* [Task]:
Answer these from the text on memristor-assisted visual perception:
1. How many hours of video data were collected in the free-driving experiments?
2. How many senior drivers were asked to locate dangerous objects in the short videos?
3. What does panel f of Fig. 5 show?

* [Text for analysis]:

When the above processing method is applied to the whole image area, global attributes are gathered through the memristor array, and reflected in terms of the memristor array resistance. Figure 4e–g is 3 examples taken from daytime and evening, together with their corresponding differential neuromorphic computing results; the fast-running pedestrian is accurately captured, and afterimages are generated, implying the orientation. Observing the whole image, the memristor state information, even in a single frame, not only distinctly emphasizes rapid changes but also maintains historical change information (Fig. S25). These capabilities provide cleaner and more actionable data for further high-level processing, such as deducing the direction of movement through afterimages, predicting future locations, and other decision-making processes crucial for navigating dynamic environments.

In free-driving experiments, we collected over 100 h of video data in various lighting and weather conditions, as conceptually shown in the middle part of Fig. 5. Ten representative scenarios containing important decision-making associated information for autonomous driving, such as taillight, nearby cars and lane lines, are given as examples in Fig. 5. From the differential neurocomputing processed results, it is clear that the information is successfully retrieved. We then further invite 10 senior drivers to locate dangerous objects they believe are important to safe driving in 10 short videos containing the 10 images given in Fig. 5. Their results are offered as the yellow regions in the processed results, and we can learn that human decisions overlap with the proposed method. For all 10 videos, the overlap rate is more than 94%. The difference arises from the process of important information labeling. The judgment criterion of manual labeling, based on senior drivers’ driving/riding experience, tends to prioritize targets (such as pedestrians and cars) that are likely to cause traffic accidents. In contrast, the criterion of our memristor-assisted visual perception method is based on objective motion situation, which is of greater significance for timely decision-making, assigning relatively stationary or slow-moving objects low priority on current driving. Therefore, when both empirical and objective moving targets are present, a person tends to label empirical targets. However, at times, such as when driving with a vehicle traveling at a relatively close speed nearby, the road marking line is more important and can reflect the yawing condition of driving (Fig. 5b). In most cases the empirical and objective moving targets are the same object, but there are exceptions such as in Fig. 5h, leading to a 6% bias in the detection results. The detailed working performance can be found in Fig. S13 to S19.

Fig. 5: Generalization capability of visual differentiation processing method in unstructured environments.
figure 5

a Pedestrian detection. b Road signs detection. c Overtaking detection. d Front vehicle detection. e Shadow detection. f Taillight detection. g Reflective objects detection. h Warning light detection. i Special marking recognition. j Strong light detection at night.

* [Excerpted records]:
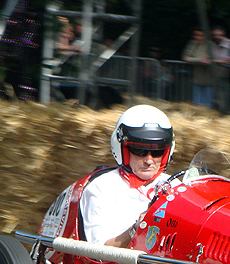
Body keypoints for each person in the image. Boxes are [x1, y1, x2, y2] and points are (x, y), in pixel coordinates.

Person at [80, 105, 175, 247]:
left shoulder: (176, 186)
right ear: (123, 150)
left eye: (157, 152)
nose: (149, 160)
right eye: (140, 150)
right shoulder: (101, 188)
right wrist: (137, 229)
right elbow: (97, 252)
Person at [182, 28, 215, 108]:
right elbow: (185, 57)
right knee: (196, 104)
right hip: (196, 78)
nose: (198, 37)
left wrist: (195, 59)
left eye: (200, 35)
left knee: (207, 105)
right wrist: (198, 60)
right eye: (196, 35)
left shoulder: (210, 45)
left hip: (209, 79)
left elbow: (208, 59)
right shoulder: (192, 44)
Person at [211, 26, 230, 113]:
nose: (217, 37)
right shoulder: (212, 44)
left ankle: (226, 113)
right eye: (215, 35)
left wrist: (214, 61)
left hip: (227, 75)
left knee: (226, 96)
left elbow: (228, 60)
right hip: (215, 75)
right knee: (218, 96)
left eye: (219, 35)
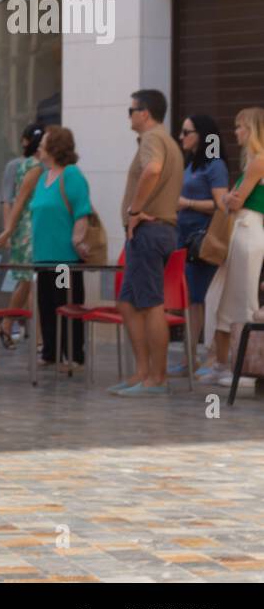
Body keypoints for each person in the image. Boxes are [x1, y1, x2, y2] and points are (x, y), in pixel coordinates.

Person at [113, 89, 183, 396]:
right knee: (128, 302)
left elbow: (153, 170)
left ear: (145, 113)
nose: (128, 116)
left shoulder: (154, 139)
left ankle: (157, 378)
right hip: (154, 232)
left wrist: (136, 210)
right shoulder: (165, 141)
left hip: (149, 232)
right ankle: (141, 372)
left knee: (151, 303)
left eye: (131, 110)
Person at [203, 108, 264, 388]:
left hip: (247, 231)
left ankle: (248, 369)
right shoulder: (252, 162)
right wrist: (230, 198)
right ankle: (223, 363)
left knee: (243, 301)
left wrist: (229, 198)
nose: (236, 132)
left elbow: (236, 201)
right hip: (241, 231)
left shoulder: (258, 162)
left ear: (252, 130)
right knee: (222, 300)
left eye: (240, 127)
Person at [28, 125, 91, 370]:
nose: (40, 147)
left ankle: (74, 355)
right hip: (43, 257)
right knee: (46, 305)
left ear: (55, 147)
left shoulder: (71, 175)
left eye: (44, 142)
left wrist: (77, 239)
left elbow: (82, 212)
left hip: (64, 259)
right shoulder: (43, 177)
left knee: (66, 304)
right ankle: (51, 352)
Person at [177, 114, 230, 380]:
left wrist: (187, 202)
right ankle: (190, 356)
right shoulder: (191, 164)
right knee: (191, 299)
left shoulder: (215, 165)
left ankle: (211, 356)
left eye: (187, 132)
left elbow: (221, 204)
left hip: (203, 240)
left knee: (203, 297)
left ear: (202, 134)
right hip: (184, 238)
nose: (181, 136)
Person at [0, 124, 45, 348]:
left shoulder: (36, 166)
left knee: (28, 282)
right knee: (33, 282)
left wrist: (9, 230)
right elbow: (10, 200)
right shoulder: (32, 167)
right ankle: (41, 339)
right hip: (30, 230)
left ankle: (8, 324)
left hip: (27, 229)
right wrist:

* [Solution to this task]:
1. Over 100 hours
2. 10
3. Taillight detection